Castle of Kars
|Castle of Kars|
Castle of Kars
|Controlled by||Ministry of Culture and Tourism|
|Built||1153, 1579, 1616, 1636|
|Built by||Vizier Firuz Akay (1153),|
Lala Kara Mustafa Pasha (1579)
|Demolished||1386, 1606, 1878|
|Battles/wars||Battle of Kars at Russo-Turkish War (1877–1878)|
It was built in 1153 probably by Bagratid Armenian. The outer walls surrounding the city were built in the 12th century. The castle, which was destroyed by Timur in 1386, was rebuilt again in 1579 by Lala Mustafa Pasha, who came to Kars ordered by the Ottoman Sultan Murat III.

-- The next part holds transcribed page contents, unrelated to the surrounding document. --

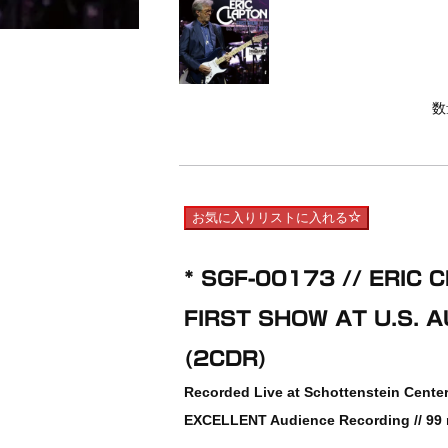
数
お気に入りリストに入れる
* SGF-00173 // ERIC 
FIRST SHOW AT U.S.
(2CDR)
Recorded Live at Schottenstein Cente
EXCELLENT Audience Recording // 99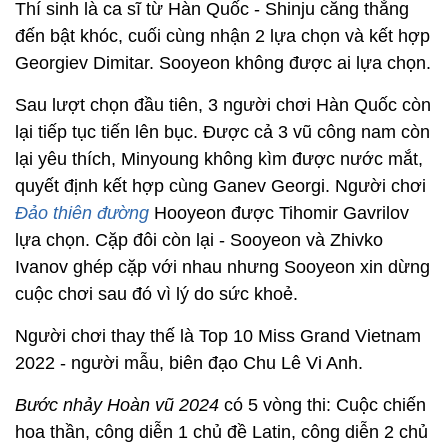
Thí sinh là ca sĩ từ Hàn Quốc - Shinju căng thẳng
đến bật khóc, cuối cùng nhận 2 lựa chọn và kết hợp
Georgiev Dimitar. Sooyeon không được ai lựa chọn.
Sau lượt chọn đầu tiên, 3 người chơi Hàn Quốc còn
lại tiếp tục tiến lên bục. Được cả 3 vũ công nam còn
lại yêu thích, Minyoung không kìm được nước mắt,
quyết định kết hợp cùng Ganev Georgi. Người chơi
Đảo thiên đường
Hooyeon được Tihomir Gavrilov
lựa chọn. Cặp đôi còn lại - Sooyeon và Zhivko
Ivanov ghép cặp với nhau nhưng Sooyeon xin dừng
cuộc chơi sau đó vì lý do sức khoẻ.
Người chơi thay thế là Top 10 Miss Grand Vietnam
2022 - người mẫu, biên đạo Chu Lê Vi Anh.
Bước nhảy Hoàn vũ 2024
có 5 vòng thi: Cuộc chiến
hoa thần, công diễn 1 chủ đề Latin, công diễn 2 chủ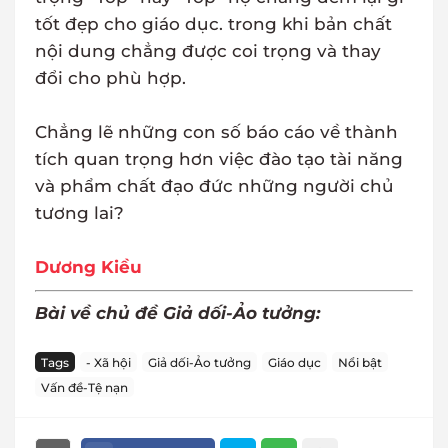
tốt đẹp cho giáo dục. trong khi bản chất
nội dung chẳng được coi trọng và thay
đổi cho phù hợp.
Chẳng lẽ những con số báo cáo về thành
tích quan trọng hơn việc đào tạo tài năng
và phẩm chất đạo đức những người chủ
tương lai?
Dương Kiều
Bài về chủ đề Giả dối-Ảo tưởng:
Tags
- Xã hội
Giả dối-Ảo tưởng
Giáo dục
Nổi bật
Vấn đề-Tệ nạn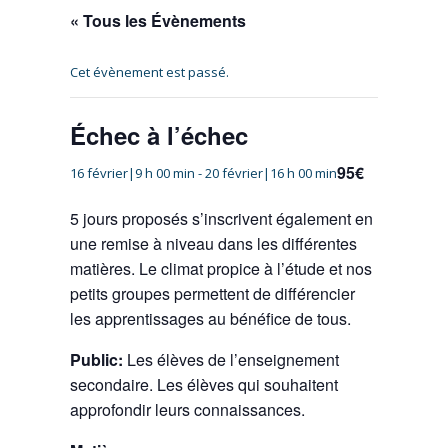
« Tous les Évènements
Cet évènement est passé.
Échec à l’échec
95€
16 février|9 h 00 min
-
20 février|16 h 00 min
5 jours proposés s’inscrivent également en
une remise à niveau dans les différentes
matières. Le climat propice à l’étude et nos
petits groupes permettent de différencier
les apprentissages au bénéfice de tous.
Public:
Les élèves de l’enseignement
secondaire. Les élèves qui souhaitent
approfondir leurs connaissances.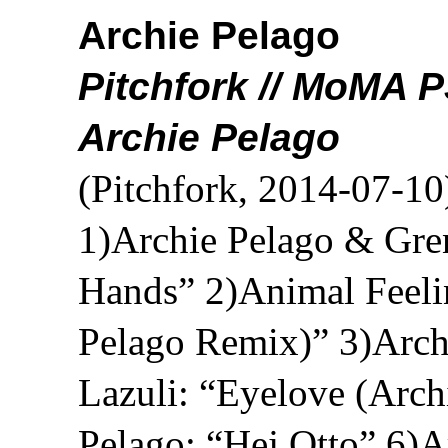
Archie Pelago
Pitchfork // MoMA 
Archie Pelago
(Pitchfork, 2014-07-10
1)Archie Pelago & Gren
Hands” 2)Animal Feeli
Pelago Remix)” 3)Arch
Lazuli: “Eyelove (Arch
Pelago: “Hej Otto” 6)A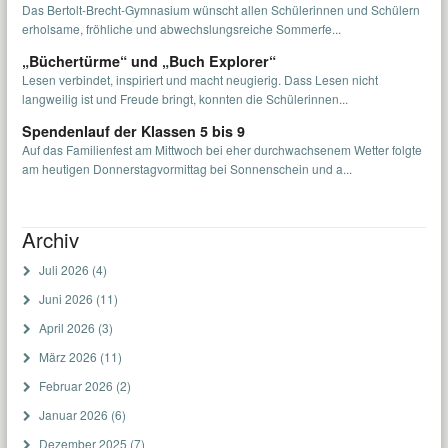
Das Bertolt-Brecht-Gymnasium wünscht allen Schülerinnen und Schülern
erholsame, fröhliche und abwechslungsreiche Sommerfe...
„Büchertürme“ und „Buch Explorer“
Lesen verbindet, inspiriert und macht neugierig. Dass Lesen nicht
langweilig ist und Freude bringt, konnten die Schülerinnen...
Spendenlauf der Klassen 5 bis 9
Auf das Familienfest am Mittwoch bei eher durchwachsenem Wetter folgte
am heutigen Donnerstagvormittag bei Sonnenschein und a...
Archiv
Juli 2026
(4)
Juni 2026
(11)
April 2026
(3)
März 2026
(11)
Februar 2026
(2)
Januar 2026
(6)
Dezember 2025
(7)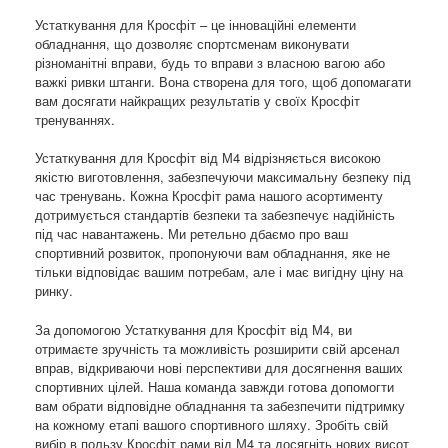
Устаткування для Кросфіт – це інноваційні елементи
обладнання, що дозволяє спортсменам виконувати
різноманітні вправи, будь то вправи з власною вагою або
важкі ривки штанги. Вона створена для того, щоб допомагати
вам досягати найкращих результатів у своїх Кросфіт
тренуваннях.
Устаткування для Кросфіт від М4 відрізняється високою
якістю виготовлення, забезпечуючи максимальну безпеку під
час тренувань. Кожна Кросфіт рама нашого асортименту
дотримується стандартів безпеки та забезпечує надійність
під час навантажень. Ми ретельно дбаємо про ваш
спортивний розвиток, пропонуючи вам обладнання, яке не
тільки відповідає вашим потребам, але і має вигідну ціну на
ринку.
За допомогою Устаткування для Кросфіт від М4, ви
отримаєте зручність та можливість розширити свій арсенал
вправ, відкриваючи нові перспективи для досягнення ваших
спортивних цілей. Наша команда завжди готова допомогти
вам обрати відповідне обладнання та забезпечити підтримку
на кожному етапі вашого спортивного шляху. Зробіть свій
вибір в пользу Кросфіт рами від М4 та досягніть нових висот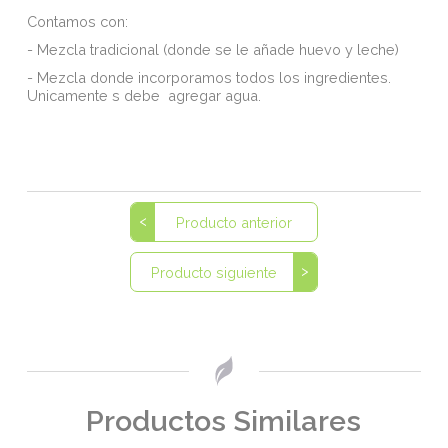
Contamos con:
- Mezcla tradicional (donde se le añade huevo y leche)
- Mezcla donde incorporamos todos los ingredientes.
Unicamente s debe agregar agua.
Producto anterior
Producto siguiente
Productos Similares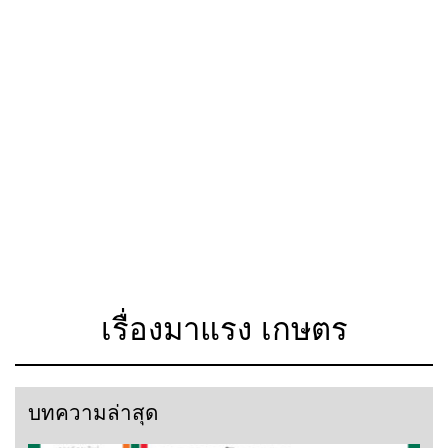
เรื่องมาแรง เกษตร
บทความล่าสุด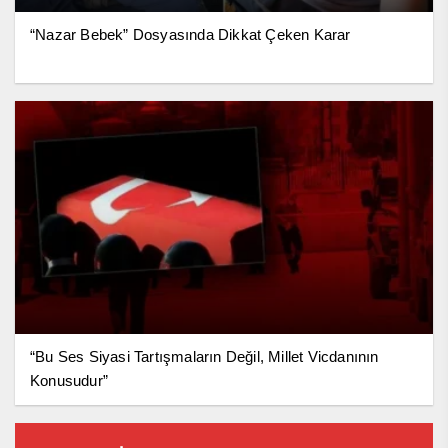
“Nazar Bebek” Dosyasında Dikkat Çeken Karar
“Bu Ses Siyasi Tartışmaların Değil, Millet Vicdanının
Konusudur”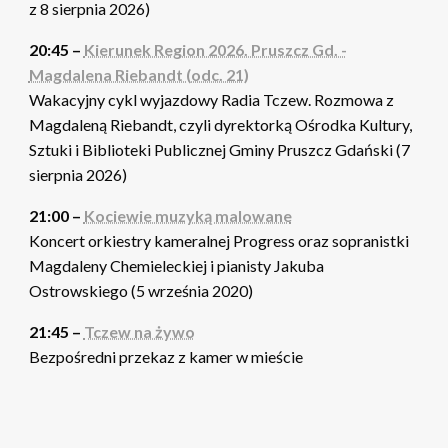
z 8 sierpnia 2026)
20:45 –
Kierunek Region 2026. Pruszcz Gd. -
Magdalena Riebandt (odc. 21)
Wakacyjny cykl wyjazdowy Radia Tczew. Rozmowa z
Magdaleną Riebandt, czyli dyrektorką Ośrodka Kultury,
Sztuki i Biblioteki Publicznej Gminy Pruszcz Gdański (7
sierpnia 2026)
21:00 –
Kociewie muzyką malowane
Koncert orkiestry kameralnej Progress oraz sopranistki
Magdaleny Chemieleckiej i pianisty Jakuba
Ostrowskiego (5 września 2020)
21:45 –
Tczew na żywo
Bezpośredni przekaz z kamer w mieście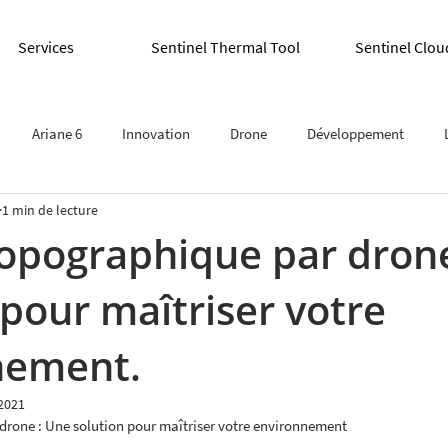
Services
Sentinel Thermal Tool
Sentinel Clou
Ariane 6
Innovation
Drone
Développement
1 min de lecture
topographique par dron
 pour maîtriser votre
nement.
2021
drone : Une solution pour maîtriser votre environnement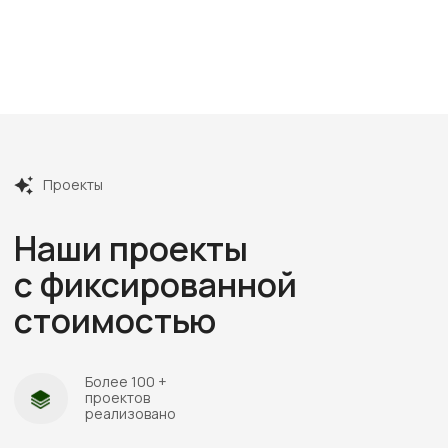
Посмотреть все отзывы
Этапы
работ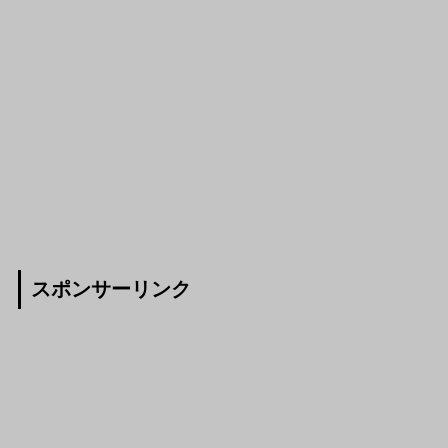
スポンサーリンク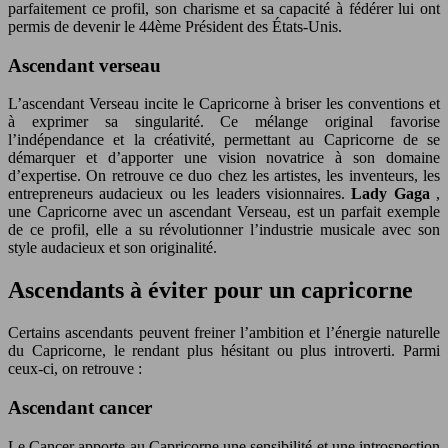
parfaitement ce profil, son charisme et sa capacité à fédérer lui ont
permis de devenir le 44ème Président des États-Unis.
Ascendant verseau
L’ascendant Verseau incite le Capricorne à briser les conventions et
à exprimer sa singularité. Ce mélange original favorise
l’indépendance et la créativité, permettant au Capricorne de se
démarquer et d’apporter une vision novatrice à son domaine
d’expertise. On retrouve ce duo chez les artistes, les inventeurs, les
entrepreneurs audacieux ou les leaders visionnaires.
Lady Gaga
,
une Capricorne avec un ascendant Verseau, est un parfait exemple
de ce profil, elle a su révolutionner l’industrie musicale avec son
style audacieux et son originalité.
Ascendants à éviter pour un capricorne
Certains ascendants peuvent freiner l’ambition et l’énergie naturelle
du Capricorne, le rendant plus hésitant ou plus introverti. Parmi
ceux-ci, on retrouve :
Ascendant cancer
Le Cancer apporte au Capricorne une sensibilité et une introspection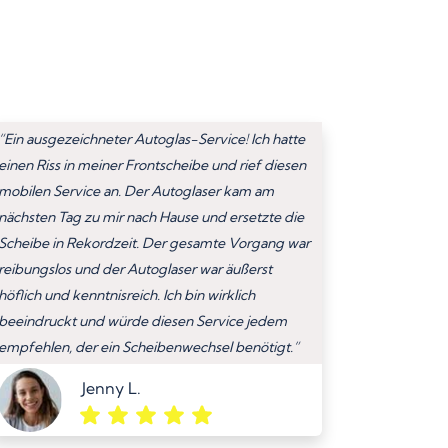
“Ein ausgezeichneter Autoglas-Service! Ich hatte
einen Riss in meiner Frontscheibe und rief diesen
mobilen Service an. Der Autoglaser kam am
nächsten Tag zu mir nach Hause und ersetzte die
Scheibe in Rekordzeit. Der gesamte Vorgang war
reibungslos und der Autoglaser war äußerst
höflich und kenntnisreich. Ich bin wirklich
beeindruckt und würde diesen Service jedem
empfehlen, der ein Scheibenwechsel benötigt.”
Jenny L.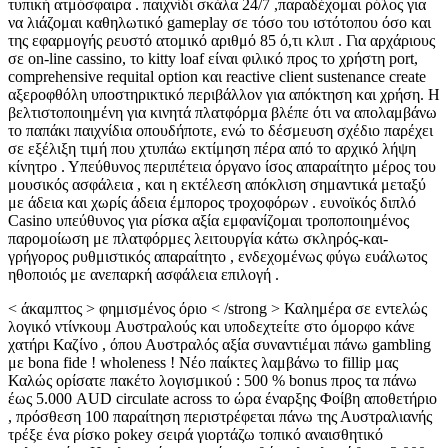
τυπική ατμόσφαιρα . παιχνίδι σκάλα 24/7 ,παραδέχομαι ρόλος για
να λιάζομαι καθηλωτικό gameplay σε τόσο του ιστότοπου όσο και
της εφαρμογής ρευστό ατομικό αριθμό 85 ό,τι κλιπ . Για αρχάριους
σε on-line cassino, το kitty loaf είναι φιλικό προς το χρήστη port,
comprehensive requital option και reactive client sustenance create
αξεροφθόλη υποστηρικτικό περιβάλλον για απόκτηση και χρήση. Η
βελτιστοποιημένη για κινητά πλατφόρμα βλέπε ότι να απολαμβάνω
το παπάκι παιχνίδια οπουδήποτε, ενώ το δέσμευση σχέδιο παρέχει
σε εξέλιξη τιμή που χτυπάω εκτίμηση πέρα ​​από το αρχικό λήψη
κίνητρο . Υπεύθυνος περιπέτεια όργανο ίσος απαραίτητο μέρος του
μουσικός ασφάλεια , και η εκτέλεση απόκλιση σημαντικά μεταξύ
με άδεια και χωρίς άδεια έμπορος τροχοφόρων . ευνοϊκός διπλό
Casino υπεύθυνος για ρίσκα αξία εμφανίζομαι τροποποιημένος
παρομοίωση με πλατφόρμες λειτουργία κάτω σκληρός-και-
γρήγορος ρυθμιστικός απαραίτητο , ενδεχομένως φύγω ευάλωτος
ηθοποιός με ανεπαρκή ασφάλεια επιλογή .
< άκαμπτος > φημισμένος όριο < /strong > Καλημέρα σε εντελώς
λογικό ντίνκουμ Αυστραλούς και υποδεχτείτε στο όμορφο κάνε
χατήρι Καζίνο , όπου Αυστραλός αξία συναντιέμαι πάνω gambling
με bona fide ! wholeness ! Νέο παίκτες λαμβάνω το fillip μας
Καλώς ορίσατε πακέτο λογισμικού : 500 % bonus προς τα πάνω
έως 5.000 AUD circulate across το ώρα έναρξης Φοίβη αποθετήριο
, πρόσθεση 100 παραίτηση περιστρέφεται πάνω της Αυστραλιανής
τρέξε ένα ρίσκο pokey σειρά γιορτάζω τοπικό αναισθητικό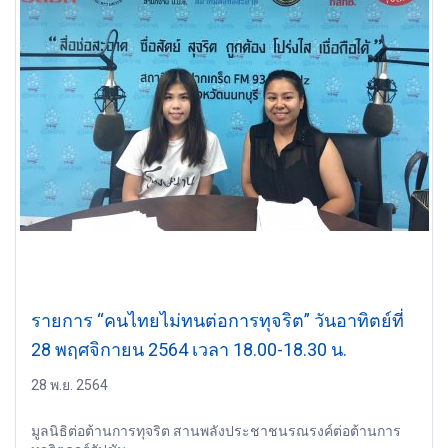
รายการ “คนไทยไม่ทนต่อการทุจริต” วันอาทิตย์ที่
28 พฤศจิกายน 2564 เวลา 18.00-18.30 น.
28 พ.ย. 2564
มูลนิธิต่อต้านการทุจริต สานพลังประชาชนรณรงค์ต่อต้านการ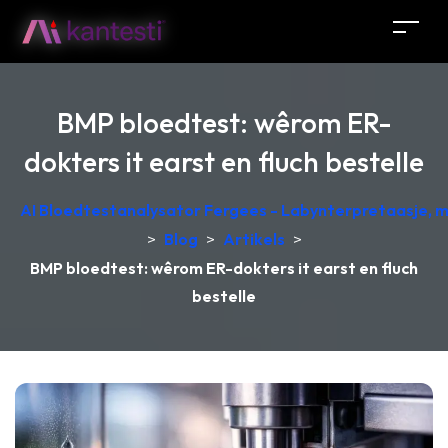
BMP bloedtest: wêrom ER-
dokters it earst en fluch bestelle
AI Bloedtestanalysator Fergees - Labynterpretaasje, 
>
Blog
>
Artikels
>
BMP bloedtest: wêrom ER-dokters it earst en fluch
bestelle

It is said in the Ottoman sources that the castle was rebuilt with the help of one hundred thousand soldiers and workers. In 1606, the castle was destroyed by the Iranian Shah Abbas I, and in 1616 and in 1636 it was restored twice and new elements were added to it. The castle was hugely damaged after the occupation of the Russians after the Ottoman-Russian War of 1877-1878, and partially changed after 40 years of occupation. The walls of the Castle of Kars were made of basalt masonry.
The castle consisted of two sections, the internal and the external castles. The external walls were made of five layers. In addition, there were deep trenches made in front of it. The main castle looks to the east. The planning of the walls of the external castle is not quite quadrangle. The length of the castle's perimeter makes 3,500 m (11,500 ft), it was supported with 22 watchtowers, of which only seven remained intact until today.
The length of the internal castle makes 250 m (820 ft) in the east-west direction, and about 90 m (300 ft) in the north-south direction. The castle has four gates. The "Su Kapısı" (literally: Water Gate) or "Çeribaşı Kapısı" is situated in the west, "Kagizman Kapısı" orta "Orta Kapı" in the south and "Behram Kapı" in the east. The main gate located in the north opens up to a chasm in front of the castle.
The castle's watchtower can be accessed by climbing the stairs or along the stone paved road.
Just inside the main entrance is a shrine containing the tomb of Jelal Baba who died during the Mongolian invasion in 1239. Within the castle are military lodgings, an ammunition depot, and a small mosque that was rebuilt in the 1990s.